Monday, May 1, 2017 at 11:00 am in Rice 504
Committee: Yanjun Qi (Advisor), Mary Lou Soffa (Chair), Gabriel Robins, Christina Leslie, Memorial Sloan Kettering Cancer Center; Mazhar Adli, UVA Dept. of Biochemistry and Molecular Genetics (Minor Representative).
Title: Fast and Interpretable Classification of Sequential Data in Biology
Machine learning models have shown great success in helping biologists to analyze sequential data (like DNA sequences or measurements of activity levels along the genome). However, the state-of-the-art machine learning methods face two hard challenges posed by sequential data: (1) Interpretability of the predictions for better insights (2) Slow computation due to expanding search space of sequential patterns. The proposed research aims to solve these two challenges by improving the existing state-of-the-art machine learning methods. Specifically, we focus on two popular models: Neural Networks (NNs) and String Kernel with Support Vector Machines (SK-SVM).

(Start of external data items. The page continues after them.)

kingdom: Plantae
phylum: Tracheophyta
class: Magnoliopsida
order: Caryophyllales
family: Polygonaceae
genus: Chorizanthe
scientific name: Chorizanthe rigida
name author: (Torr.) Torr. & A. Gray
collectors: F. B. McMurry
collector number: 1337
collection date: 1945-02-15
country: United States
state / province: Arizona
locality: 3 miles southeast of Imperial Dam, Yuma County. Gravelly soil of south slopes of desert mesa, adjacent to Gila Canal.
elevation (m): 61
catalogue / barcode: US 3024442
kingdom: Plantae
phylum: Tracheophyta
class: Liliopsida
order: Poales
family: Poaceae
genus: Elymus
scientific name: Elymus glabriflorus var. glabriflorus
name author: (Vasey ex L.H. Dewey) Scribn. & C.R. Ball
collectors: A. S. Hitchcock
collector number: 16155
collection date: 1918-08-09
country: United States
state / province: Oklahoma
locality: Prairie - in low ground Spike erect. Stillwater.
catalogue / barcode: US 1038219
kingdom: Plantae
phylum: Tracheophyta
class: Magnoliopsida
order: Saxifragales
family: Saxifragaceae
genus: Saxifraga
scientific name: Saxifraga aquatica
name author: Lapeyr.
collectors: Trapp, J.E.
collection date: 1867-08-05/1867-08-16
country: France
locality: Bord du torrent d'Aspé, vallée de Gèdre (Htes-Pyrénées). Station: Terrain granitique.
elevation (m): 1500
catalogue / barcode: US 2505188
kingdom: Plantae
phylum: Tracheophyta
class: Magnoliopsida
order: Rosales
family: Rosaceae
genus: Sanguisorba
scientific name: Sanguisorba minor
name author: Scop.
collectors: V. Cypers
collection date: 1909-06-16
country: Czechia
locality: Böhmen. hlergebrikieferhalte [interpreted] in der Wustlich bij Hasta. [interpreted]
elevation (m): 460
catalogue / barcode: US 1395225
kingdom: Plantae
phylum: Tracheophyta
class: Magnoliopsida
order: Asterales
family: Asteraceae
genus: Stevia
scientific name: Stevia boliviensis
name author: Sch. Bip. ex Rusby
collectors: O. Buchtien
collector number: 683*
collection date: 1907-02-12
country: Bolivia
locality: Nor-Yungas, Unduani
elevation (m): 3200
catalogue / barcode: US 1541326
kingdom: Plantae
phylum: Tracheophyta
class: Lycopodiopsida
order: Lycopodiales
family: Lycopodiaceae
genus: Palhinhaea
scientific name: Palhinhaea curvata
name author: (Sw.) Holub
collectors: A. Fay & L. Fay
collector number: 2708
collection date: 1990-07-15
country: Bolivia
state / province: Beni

+Challenge (1): NNs can handle large sequential datasets accurately and in an efficient manner. However, NNs have widely been viewed as `black boxes’ due to their complexity, making them hard to understand. +Solution (1): We propose a unified architecture – Attentive-DeepChrome – that handles prediction and understanding in an end-to-end manner.
+Challenge (2): SK-SVM methods achieve high accuracy and have theoretical guarantees for smaller datasets (<5,000 samples). However, current implementations run extremely slow when we increase the dictionary size or allow more mismatches. +Solution (2): We propose a novel algorithm for calculating Gapped k-mer Kernel using Counting (GaKCo). This algorithm is fast, scalable and naturally parallelizable.
In summary, this research work expands the frontiers of the existing machine learning methods for improved analysis of sequential data in biology.